It is no laughing matter

The other day, a friend forwarded this joke – a machine was invented for catching thieves. In America, 9 persons were caught in a day. In China, 30 were caught in a day. In England, 50 were caught. And in India- well, the machine was stolen in an hour!

I could not help but laugh at reading it. I am sure, that, many other Indians would also find it funny despite its insinuation that our national past-time was thievery. I am also sure, that, somewhere deep down in our hearts, we may just believe in what the joke alludes to. But if it were so, why would we laugh at something which should be acutely discomfiting?  Is it fashionable to have  a sense of humour?

James Beattie, an 18th century Scottish poet and philosopher, suggested that laughter distinguished ‘Man from the inferior animals’.  An ability to laugh is apparently considered a desirable quality in  human beings these days. Some surveys have identified, that, a sense of humour is considered an attractive attribute in selecting a sexual partner. We have turned a full circle from  Hobbes’s fear of the power of  laughter to Osho’s description of seriousness as a deadly disease. Laughter and humour are now considered good and a person who enjoys a good laugh, at himself, is thought of as liberal and progressive. It is also believed, that, humour may actually help us brave challenges thrown by life and keep our sanity in the face of adversities.

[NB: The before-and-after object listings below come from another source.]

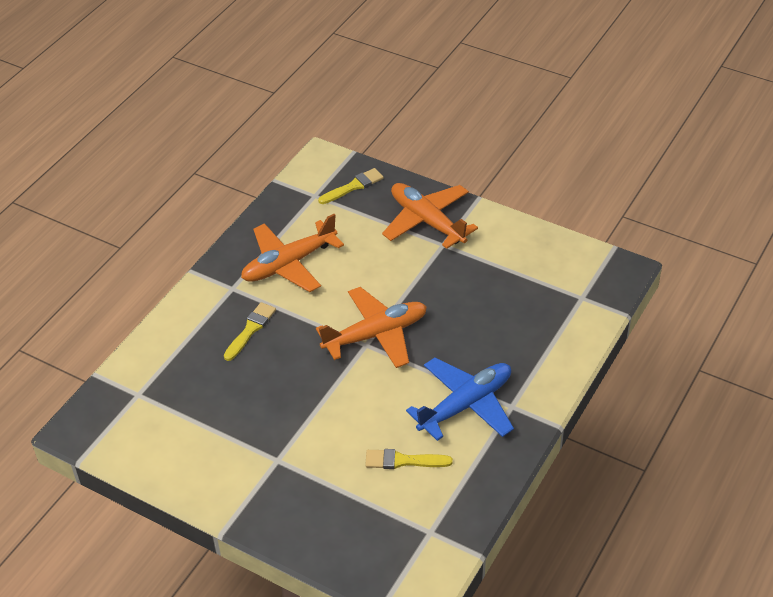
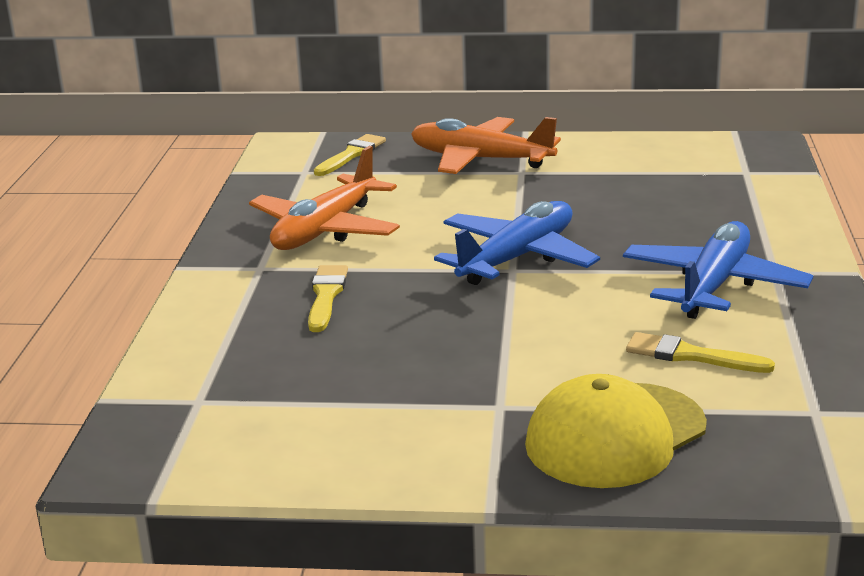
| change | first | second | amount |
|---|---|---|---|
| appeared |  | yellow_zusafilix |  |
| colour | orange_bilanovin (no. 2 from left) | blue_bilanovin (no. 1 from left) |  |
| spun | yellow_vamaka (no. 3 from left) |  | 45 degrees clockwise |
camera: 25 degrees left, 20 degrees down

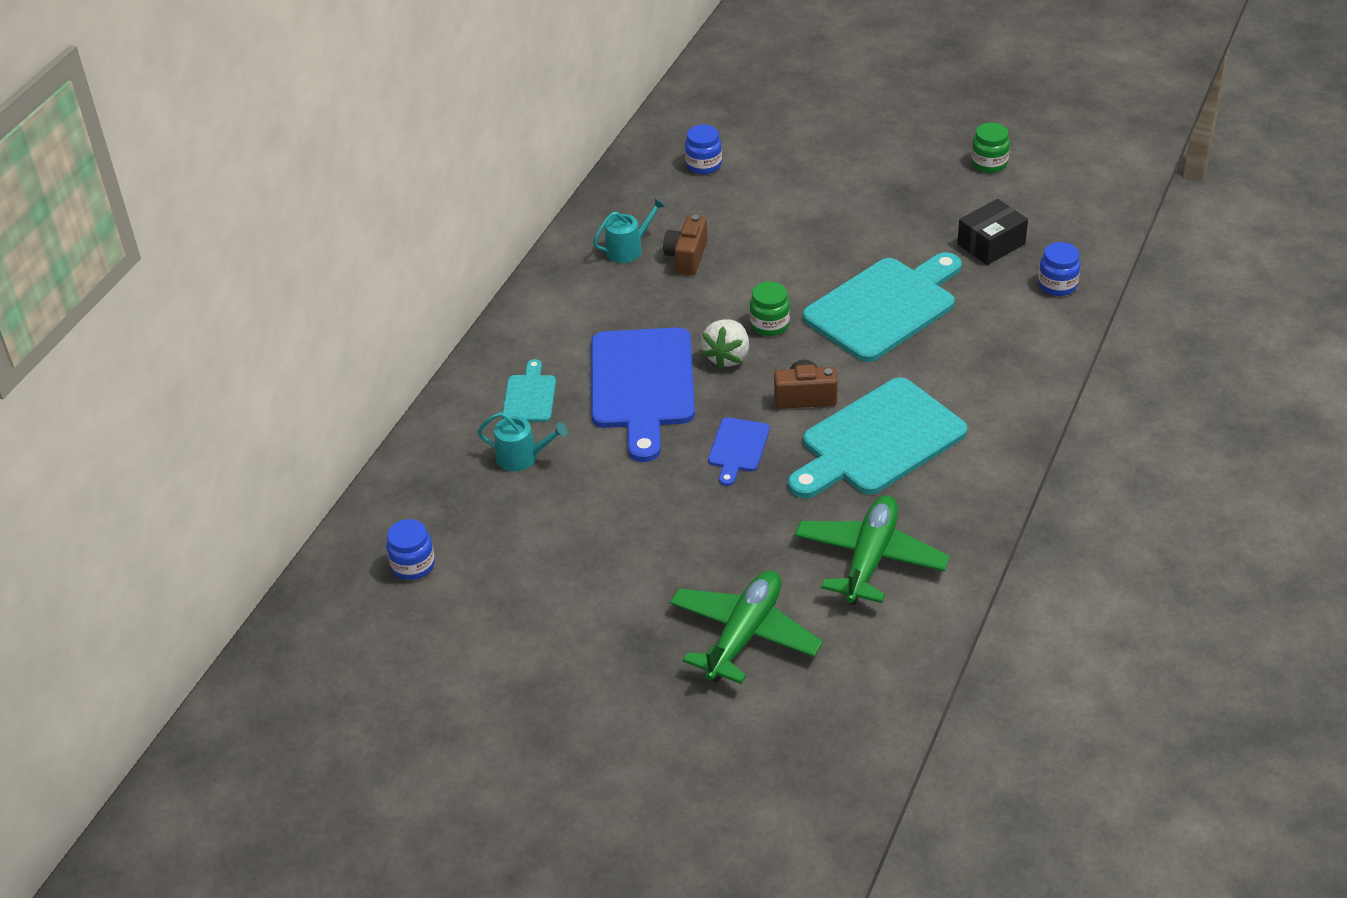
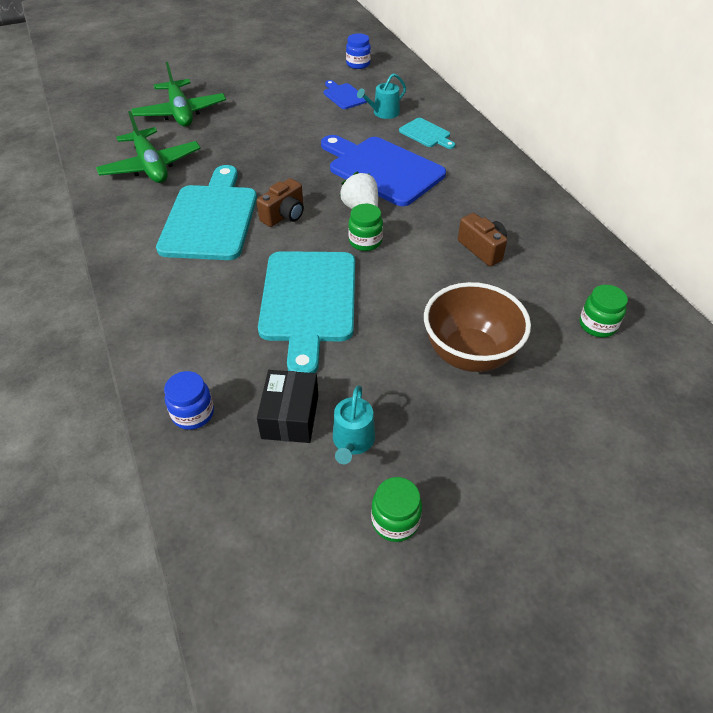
| change | first | second | amount |
|---|---|---|---|
| appeared |  | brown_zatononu |  |
| relocated |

But there is a cruel side to humour too. Satire and sarcasm are often directed at people considered inferior. These may be individuals or groups sharing some common characteristics which distinguish them from the perpetrator of humour. Ethnic, national, linguistic, professional, sexist or other prejudices lead to stereotyping of people who become the butt of jokes. Humour, thus, becomes the means to inflict some sort of punishment.

Freud may well have been right in saying that we deceived ourselves about the true nature of our laughter!